## EXERCISE GOAL
The answer must be every line from the entries below that contains "minimal".

## DATA RECORDS
• • •

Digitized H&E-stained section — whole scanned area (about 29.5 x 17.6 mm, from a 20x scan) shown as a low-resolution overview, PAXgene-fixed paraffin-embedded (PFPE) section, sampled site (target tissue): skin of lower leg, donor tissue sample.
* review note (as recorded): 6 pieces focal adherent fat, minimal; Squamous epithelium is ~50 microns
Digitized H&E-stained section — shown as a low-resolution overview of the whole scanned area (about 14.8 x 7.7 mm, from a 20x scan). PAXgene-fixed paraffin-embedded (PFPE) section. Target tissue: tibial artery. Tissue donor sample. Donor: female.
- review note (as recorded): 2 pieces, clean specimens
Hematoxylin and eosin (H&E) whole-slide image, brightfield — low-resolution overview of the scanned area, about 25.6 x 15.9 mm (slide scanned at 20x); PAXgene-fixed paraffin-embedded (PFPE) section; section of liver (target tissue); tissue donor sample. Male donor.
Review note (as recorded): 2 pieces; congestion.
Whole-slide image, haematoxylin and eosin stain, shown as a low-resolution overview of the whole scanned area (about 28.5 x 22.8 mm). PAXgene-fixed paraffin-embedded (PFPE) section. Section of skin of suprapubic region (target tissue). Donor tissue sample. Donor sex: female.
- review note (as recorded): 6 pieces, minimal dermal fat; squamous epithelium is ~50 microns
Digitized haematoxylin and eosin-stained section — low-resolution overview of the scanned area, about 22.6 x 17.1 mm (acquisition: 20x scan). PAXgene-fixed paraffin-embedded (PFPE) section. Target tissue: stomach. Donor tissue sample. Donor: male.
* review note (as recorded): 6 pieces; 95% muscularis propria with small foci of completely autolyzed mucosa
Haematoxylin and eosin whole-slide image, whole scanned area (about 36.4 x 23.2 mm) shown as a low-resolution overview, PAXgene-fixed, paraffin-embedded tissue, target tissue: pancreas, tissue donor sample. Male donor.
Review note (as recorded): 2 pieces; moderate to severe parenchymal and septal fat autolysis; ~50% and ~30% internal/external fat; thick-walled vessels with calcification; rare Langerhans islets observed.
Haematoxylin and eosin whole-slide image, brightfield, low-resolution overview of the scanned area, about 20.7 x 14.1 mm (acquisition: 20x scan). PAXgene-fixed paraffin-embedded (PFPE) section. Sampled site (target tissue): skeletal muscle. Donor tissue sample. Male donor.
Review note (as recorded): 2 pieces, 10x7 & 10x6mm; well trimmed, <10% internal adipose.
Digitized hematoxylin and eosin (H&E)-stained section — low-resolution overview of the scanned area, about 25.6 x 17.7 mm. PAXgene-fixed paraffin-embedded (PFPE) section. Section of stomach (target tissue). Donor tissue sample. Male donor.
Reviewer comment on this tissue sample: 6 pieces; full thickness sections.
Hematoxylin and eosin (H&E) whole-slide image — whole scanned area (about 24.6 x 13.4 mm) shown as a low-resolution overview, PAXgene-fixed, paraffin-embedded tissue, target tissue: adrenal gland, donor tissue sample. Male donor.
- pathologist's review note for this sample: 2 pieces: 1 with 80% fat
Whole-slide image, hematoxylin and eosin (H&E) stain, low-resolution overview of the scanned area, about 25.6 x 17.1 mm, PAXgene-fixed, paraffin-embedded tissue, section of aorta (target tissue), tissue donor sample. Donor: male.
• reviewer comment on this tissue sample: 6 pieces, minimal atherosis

• • •

## TASK RESPONSE
* review note (as recorded): 6 pieces focal adherent fat, minimal; Squamous epithelium is ~50 microns
- review note (as recorded): 6 pieces, minimal dermal fat; squamous epithelium is ~50 microns
• reviewer comment on this tissue sample: 6 pieces, minimal atherosis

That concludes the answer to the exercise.